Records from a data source
....

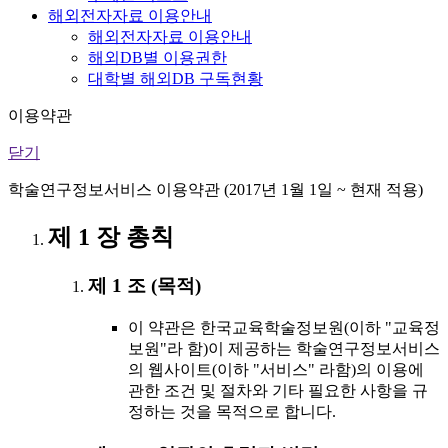
해외전자자료 이용안내
해외전자자료 이용안내
해외DB별 이용권한
대학별 해외DB 구독현황
이용약관
닫기
학술연구정보서비스 이용약관 (2017년 1월 1일 ~ 현재 적용)
제 1 장 총칙
제 1 조 (목적)
이 약관은 한국교육학술정보원(이하 "교육정
보원"라 함)이 제공하는 학술연구정보서비스
의 웹사이트(이하 "서비스" 라함)의 이용에
관한 조건 및 절차와 기타 필요한 사항을 규
정하는 것을 목적으로 합니다.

....

* Task requirements
Could you retype every record above exactly, leaving the pictures out?

* Answer
해외전자자료 이용안내
해외전자자료 이용안내
해외DB별 이용권한
대학별 해외DB 구독현황
이용약관
닫기
학술연구정보서비스 이용약관 (2017년 1월 1일 ~ 현재 적용)
제 1 장 총칙
제 1 조 (목적)
이 약관은 한국교육학술정보원(이하 "교육정
보원"라 함)이 제공하는 학술연구정보서비스
의 웹사이트(이하 "서비스" 라함)의 이용에
관한 조건 및 절차와 기타 필요한 사항을 규
정하는 것을 목적으로 합니다.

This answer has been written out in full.